A/N: Quick things about this fic: 1, I headcanon Sigma as non-binary, and use they/them pronouns for them, 2, Sigma/Nikolai is present, though incredibly unhealthy, 3, title comes from Trouble in Paradise by Tele Novella.
Reviews/feedback/etc is appreciated!
Nikolai loves Sigma the way a dog loves its favorite chew toy — and he hates Fyodor the way a popcorn-thrower hates a B-movie.
Sigma's known this from the start.
He showers them in treats, in affection — and Sigma can't bring themself to feel guilty when they find it the least bit disingenuous. The engagement ring on their finger, encrusted in jewels, worth perhaps all the Sky Casino's savings, laughs at them.
They can't hear it, but they know it does.

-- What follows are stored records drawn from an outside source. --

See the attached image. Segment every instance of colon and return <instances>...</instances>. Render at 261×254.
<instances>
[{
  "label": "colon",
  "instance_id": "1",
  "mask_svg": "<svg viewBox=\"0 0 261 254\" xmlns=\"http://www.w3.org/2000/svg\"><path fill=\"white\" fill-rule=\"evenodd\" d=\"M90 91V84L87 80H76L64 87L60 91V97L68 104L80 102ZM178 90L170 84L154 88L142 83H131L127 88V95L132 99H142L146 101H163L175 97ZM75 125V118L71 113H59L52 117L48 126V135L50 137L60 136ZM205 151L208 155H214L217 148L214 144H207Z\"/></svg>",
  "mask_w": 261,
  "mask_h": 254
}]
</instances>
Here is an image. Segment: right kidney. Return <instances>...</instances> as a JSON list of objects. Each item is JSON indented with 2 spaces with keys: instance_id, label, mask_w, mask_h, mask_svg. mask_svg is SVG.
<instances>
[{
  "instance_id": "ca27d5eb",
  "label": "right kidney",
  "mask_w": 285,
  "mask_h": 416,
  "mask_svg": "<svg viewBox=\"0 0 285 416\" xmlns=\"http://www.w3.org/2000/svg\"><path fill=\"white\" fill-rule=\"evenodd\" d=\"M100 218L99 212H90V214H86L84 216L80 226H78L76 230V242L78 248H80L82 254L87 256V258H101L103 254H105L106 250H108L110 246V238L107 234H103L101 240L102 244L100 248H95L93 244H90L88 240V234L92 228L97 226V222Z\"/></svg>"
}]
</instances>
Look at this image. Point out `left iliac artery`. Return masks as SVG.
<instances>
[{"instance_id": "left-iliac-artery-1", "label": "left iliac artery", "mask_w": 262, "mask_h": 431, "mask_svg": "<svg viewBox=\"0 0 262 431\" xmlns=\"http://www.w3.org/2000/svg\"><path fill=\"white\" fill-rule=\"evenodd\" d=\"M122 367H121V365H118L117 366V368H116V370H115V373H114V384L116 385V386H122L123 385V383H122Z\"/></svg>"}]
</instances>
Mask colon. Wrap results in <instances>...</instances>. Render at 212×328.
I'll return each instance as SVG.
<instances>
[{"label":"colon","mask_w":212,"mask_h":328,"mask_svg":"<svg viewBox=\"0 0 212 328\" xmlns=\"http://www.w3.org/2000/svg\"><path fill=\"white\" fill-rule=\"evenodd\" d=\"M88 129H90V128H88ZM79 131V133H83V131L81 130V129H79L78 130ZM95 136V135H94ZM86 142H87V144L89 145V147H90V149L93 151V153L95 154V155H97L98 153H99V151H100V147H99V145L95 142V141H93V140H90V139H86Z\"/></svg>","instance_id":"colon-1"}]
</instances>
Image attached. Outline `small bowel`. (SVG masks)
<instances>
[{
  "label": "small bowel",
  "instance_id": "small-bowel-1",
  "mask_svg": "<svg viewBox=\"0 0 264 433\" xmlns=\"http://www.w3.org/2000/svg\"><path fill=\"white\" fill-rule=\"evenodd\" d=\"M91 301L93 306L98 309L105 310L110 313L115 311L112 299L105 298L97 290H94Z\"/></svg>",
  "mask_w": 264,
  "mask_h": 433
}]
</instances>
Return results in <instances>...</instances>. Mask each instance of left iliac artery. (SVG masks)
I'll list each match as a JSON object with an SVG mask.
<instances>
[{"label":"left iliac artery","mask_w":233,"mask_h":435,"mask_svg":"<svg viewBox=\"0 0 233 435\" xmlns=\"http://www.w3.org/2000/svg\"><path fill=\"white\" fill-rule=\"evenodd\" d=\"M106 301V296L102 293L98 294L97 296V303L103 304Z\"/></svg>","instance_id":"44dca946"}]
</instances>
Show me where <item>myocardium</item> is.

They know, with Nikolai, another shoe drops, soon — that, as he's always done, it's a joke they can't find the punchline for. A singular cog in whatever complex, catastrophic machine he's planning next.
No wonder he and Fyodor were friends. Two rats on the edge of the world — marveling in their bloody catches. Under the walls of faux-academic, pretentious bullshit, what was it, really, but two killers finding like — two people finding someone delusional enough to not wave a finger when they spouted their misanthropic nonsense?
It's as it's been since the day on the beach — they've grown, but not changed in the least: Nikolai wants Sigma to kill his best friend, one day, and regards it like planning a honeymoon — the weight of his hat still sags down their head, sometimes.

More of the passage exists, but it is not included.